Ministry rues poor investment in urban infrastructure, housing

Kathmandu, February 10

Deficiency of urban infrastructure in Nepal is highlighted by the situation of water supply, sanitation, solid waste management, housing, transport and energy, says the Ministry of Urban Development.

Ecological disparity is evident in case of access to piped water supply. According to National Urban Development Strategy published by the MoUD, only 32.9 per cent of households have access to piped water supply in urban Tarai as compared to 81.2 per cent of households in urban hill as of 2017. However, quality and quantity of drinking water is insufficient in all urban regions.

“In order to improve the situation of water supply and sanitation within one year, per capita expenditure of Rs 3,500 is required, amounting to Rs 75 billion annually. The condition of sanitation system and solid waste management are also critical. Only 56.1 per cent of urban households have access to sanitation system with 88.2 per cent households having access to toilets,” it reads. Likewise, only six municipalities have sanitary landfill sites and only five practice controlled waste dumping.
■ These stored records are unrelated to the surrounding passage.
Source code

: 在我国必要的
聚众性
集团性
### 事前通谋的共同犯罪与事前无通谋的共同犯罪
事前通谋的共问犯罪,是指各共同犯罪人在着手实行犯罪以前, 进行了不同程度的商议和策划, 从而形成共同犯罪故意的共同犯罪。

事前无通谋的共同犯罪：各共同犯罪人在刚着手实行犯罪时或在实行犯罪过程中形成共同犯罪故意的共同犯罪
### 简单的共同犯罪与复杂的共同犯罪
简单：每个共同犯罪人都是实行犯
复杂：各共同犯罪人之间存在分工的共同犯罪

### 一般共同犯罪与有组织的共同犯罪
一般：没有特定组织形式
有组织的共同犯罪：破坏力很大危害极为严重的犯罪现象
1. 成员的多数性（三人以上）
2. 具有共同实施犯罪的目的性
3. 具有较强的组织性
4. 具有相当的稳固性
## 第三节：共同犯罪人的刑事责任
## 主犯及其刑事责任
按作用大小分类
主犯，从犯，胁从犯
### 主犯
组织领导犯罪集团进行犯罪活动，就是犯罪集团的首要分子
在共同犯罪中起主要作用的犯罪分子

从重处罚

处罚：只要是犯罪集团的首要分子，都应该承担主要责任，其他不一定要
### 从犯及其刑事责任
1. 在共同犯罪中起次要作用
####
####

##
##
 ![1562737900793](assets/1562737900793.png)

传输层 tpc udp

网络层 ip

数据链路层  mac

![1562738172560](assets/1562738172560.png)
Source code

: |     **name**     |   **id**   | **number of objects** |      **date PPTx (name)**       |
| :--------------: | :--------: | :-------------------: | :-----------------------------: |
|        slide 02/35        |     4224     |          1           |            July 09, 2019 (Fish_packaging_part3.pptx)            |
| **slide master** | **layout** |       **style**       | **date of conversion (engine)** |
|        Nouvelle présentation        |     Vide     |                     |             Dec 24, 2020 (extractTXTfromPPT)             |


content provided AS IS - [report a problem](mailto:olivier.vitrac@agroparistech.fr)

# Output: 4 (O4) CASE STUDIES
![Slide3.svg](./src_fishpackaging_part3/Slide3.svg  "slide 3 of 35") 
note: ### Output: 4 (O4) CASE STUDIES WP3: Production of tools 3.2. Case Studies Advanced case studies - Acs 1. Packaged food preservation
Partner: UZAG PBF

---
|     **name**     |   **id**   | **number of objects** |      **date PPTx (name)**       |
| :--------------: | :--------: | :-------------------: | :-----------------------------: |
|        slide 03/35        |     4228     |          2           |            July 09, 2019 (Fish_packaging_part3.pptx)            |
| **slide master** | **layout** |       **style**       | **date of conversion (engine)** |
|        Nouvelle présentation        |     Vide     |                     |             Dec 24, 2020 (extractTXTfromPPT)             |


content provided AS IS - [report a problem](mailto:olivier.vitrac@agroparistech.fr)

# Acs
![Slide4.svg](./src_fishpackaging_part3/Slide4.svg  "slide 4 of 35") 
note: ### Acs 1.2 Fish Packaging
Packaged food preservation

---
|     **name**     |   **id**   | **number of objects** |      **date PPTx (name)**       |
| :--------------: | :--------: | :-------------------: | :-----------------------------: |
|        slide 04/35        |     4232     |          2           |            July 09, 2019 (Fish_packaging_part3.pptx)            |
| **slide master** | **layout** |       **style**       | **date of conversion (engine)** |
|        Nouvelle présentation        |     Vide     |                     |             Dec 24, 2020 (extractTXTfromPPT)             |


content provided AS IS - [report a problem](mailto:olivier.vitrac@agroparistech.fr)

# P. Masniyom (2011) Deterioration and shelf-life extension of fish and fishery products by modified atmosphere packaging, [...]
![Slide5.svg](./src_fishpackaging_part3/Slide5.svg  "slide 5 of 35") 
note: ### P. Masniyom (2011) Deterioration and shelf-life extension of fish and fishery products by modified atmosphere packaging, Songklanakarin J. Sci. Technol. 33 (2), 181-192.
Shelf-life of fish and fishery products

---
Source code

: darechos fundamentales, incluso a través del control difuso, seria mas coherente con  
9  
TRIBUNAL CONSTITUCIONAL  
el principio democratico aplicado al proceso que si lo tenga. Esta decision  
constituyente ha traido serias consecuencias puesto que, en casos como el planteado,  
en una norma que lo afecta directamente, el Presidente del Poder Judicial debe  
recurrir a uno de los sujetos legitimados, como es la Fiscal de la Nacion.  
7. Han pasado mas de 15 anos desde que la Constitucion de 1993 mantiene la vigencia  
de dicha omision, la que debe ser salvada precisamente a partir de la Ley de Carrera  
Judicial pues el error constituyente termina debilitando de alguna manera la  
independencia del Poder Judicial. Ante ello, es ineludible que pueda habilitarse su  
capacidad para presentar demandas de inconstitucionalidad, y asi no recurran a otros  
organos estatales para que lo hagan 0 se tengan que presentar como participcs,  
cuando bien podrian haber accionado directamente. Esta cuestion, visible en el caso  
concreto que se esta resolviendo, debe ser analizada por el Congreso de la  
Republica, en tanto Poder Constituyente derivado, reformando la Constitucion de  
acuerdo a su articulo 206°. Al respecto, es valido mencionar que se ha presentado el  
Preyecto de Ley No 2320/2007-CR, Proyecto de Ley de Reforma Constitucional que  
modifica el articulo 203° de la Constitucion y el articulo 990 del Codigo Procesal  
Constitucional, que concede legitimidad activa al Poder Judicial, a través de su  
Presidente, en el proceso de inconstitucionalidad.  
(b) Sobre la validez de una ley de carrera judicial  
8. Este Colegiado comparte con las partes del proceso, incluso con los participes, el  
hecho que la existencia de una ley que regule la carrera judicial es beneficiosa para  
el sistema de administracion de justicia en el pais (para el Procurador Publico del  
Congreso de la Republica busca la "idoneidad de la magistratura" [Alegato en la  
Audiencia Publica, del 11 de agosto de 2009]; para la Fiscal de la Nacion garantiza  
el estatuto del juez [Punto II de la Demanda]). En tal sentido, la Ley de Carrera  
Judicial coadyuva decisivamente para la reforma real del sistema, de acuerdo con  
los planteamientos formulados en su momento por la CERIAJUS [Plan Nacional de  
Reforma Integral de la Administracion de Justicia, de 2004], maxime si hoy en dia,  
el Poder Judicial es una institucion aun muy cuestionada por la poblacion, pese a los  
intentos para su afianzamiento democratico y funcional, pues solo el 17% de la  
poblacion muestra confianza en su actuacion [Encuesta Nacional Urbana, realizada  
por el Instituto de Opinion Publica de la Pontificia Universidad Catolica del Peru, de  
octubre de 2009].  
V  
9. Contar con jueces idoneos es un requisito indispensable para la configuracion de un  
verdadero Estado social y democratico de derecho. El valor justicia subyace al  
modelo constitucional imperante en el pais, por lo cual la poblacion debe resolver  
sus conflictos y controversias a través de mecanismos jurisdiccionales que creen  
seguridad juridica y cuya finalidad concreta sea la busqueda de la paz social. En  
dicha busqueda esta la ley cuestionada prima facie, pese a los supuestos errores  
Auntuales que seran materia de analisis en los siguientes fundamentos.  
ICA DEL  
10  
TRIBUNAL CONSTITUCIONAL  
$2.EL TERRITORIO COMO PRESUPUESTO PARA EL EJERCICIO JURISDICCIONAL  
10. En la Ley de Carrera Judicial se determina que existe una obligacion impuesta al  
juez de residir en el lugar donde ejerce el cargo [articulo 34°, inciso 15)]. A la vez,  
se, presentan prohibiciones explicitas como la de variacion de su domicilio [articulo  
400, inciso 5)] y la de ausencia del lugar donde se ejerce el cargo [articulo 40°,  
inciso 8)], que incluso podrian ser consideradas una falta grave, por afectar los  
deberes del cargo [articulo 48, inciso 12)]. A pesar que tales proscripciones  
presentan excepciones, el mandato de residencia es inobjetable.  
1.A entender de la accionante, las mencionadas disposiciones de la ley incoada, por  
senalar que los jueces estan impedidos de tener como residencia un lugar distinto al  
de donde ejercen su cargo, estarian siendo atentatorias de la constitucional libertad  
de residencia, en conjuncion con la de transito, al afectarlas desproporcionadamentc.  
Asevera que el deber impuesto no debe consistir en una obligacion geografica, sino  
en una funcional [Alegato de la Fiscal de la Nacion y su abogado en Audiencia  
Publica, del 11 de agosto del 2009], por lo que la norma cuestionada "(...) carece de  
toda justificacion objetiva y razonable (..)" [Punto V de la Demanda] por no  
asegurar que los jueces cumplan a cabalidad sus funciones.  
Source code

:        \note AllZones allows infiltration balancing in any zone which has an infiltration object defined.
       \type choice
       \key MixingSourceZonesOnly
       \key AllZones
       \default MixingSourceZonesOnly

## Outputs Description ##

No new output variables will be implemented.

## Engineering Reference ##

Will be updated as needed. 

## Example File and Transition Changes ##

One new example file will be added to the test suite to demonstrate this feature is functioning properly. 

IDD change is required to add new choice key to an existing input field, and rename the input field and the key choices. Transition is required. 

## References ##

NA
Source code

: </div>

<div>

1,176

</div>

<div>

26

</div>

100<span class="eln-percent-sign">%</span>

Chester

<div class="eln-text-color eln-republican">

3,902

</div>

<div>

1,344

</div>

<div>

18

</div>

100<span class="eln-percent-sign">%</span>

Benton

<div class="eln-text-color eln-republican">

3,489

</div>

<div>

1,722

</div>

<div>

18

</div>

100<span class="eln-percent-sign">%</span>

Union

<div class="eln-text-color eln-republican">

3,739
The strategy warned that increasing squatter settlements and lack of affordable housing was the major concern for urban housing sector, which is evident in the growing percentage of squatter settlements in urban areas. Inadequate and inefficient transport infrastructure is the key concern of urban transport. The average road density of urban areas is 3.26 km/sq km, which is quite low and relatively low road coverage show the rural extent of most municipalities.

According to the strategy, the present condition of national energy crisis is apparent and exaggerated in the urban area. The demand of electricity is the highest in urban and industrial corridors, with annual rate of increment of 9 per cent.

Analysis of urban environmental condition also highlights the critical condition of urban areas in terms of physical, natural, and social environment. The existing Urban Environment Management Guidelines can be a strong document to address environment issues in urban areas, but like any other documents it falls short in implementation, the strategy says.

The municipalities lack institutional capacity, proper planning and funding mechanisms to manage urban environment that includes coping with disasters, providing safety and security,enhancing socio-cultural like, and preservation of open spaces, among others.